Health Law Matters

Hemp and CBD Sales Bill Cultivated in Ohio

Hemp and CBD Sales Bill Cultivated in Ohio

Hemp is not marijuana – let us start there. This is a critical distinction the Ohio legislature has learned through the lobbying efforts of our firm’s government relations subsidiary, CivicPoint LLC. CivicPoint has helped inform state lawmakers and advance a bill to legalize hemp and hemp-derived cannabidiol (CBD) products.

On March 28, 2019, the Ohio Senate, by a 30-0 vote, passed a bill to legalize hemp and hemp-derived CBD and sent it to the House of Representatives for further consideration. Senate Bill 57 would set up a framework for regulating hemp cultivation and processing, which includes extracting the compound CBD from the hemp plant for sale.

By way of background, within the cannabis plant family, there exists the hemp plant and the marijuana plant. The plants are different in chemical make-up. While the hemp plant and the marijuana plant both contain cannabidiol (CBD) and tetrahydrocannabinol (THC), the hemp plant only contains a trace amount of THC – a compound that creates the euphoric feeling associated with marijuana. Thus, CBD extracted from the hemp plant can be manufactured into various products for consumers, including products that may be safely ingested.

When Ohio passed its medical marijuana law (O.R.C. 3796, et. seq.), questions concerning the legality of CBD products, whether derived from the hemp or marijuana plant, began to be raised because Ohio’s legal definition of “marihuana” (O.R.C. 3719.01) included “all parts of a plant of the genus ‘cannabis’” – thus capturing hemp and marijuana plants. Consequently, the State Board of Pharmacy, which controls part of Ohio’s Medical Marijuana Program, advised that all CBD products, whether derived from hemp or marijuana plants, were only legal if “cultivated, processed, dispensed, tested, possessed, or used for a medical purpose” under the Ohio Medical Marijuana Control Program, as per Section 3796.01(A)(2) of the Ohio Revised Code. In other words, under the State Board of Pharmacy’s interpretation, only licensed medical marijuana dispensaries within the Ohio Medical Marijuana Control Program may legally sell CBD products to registered medical marijuana patients and their designated caregivers. Senate Bill 57 aims to change that by making hemp-derived CBD products legal and treated separately from medical marijuana; however, all hemp and hemp products would have to be tested to ensure that they do in fact only contain trace amounts of THC. To be considered legal, those products would have to contain less than 0.3% THC.

+ + + + + + +

**PROBLEMS TO SOLVE**
(a) In the article on Ohio's hemp and CBD bill, what was the Ohio Senate's vote on Senate Bill 57?
(b) Summarize the article on Ohio's hemp and CBD bill in two sentences.
(c) List every section of the Ohio Revised Code that the article on Ohio's hemp and CBD bill cites.

+ + + + + + +

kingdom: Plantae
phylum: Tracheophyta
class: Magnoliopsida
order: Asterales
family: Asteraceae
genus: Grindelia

+ + + + + + +

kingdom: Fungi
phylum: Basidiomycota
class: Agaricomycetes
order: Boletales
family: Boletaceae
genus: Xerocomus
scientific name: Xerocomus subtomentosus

+ + + + + + +

**TASK-BY-TASK ANSWERS**
(a) The Senate passed it by a 30-0 vote on March 28, 2019.

(b) Ohio's State Board of Pharmacy advised that all CBD products were legal only within the Ohio Medical Marijuana Control Program, because the state's legal definition of "marihuana" covered all cannabis plants, including hemp. Senate Bill 57, which the Senate passed 30-0 and sent to the House, would legalize hemp and hemp-derived CBD and regulate them separately from medical marijuana, provided the products contain less than 0.3% THC.

(c)
- O.R.C. 3796, et. seq. (the medical marijuana law)
- O.R.C. 3719.01 (the legal definition of "marihuana")
- Section 3796.01(A)(2)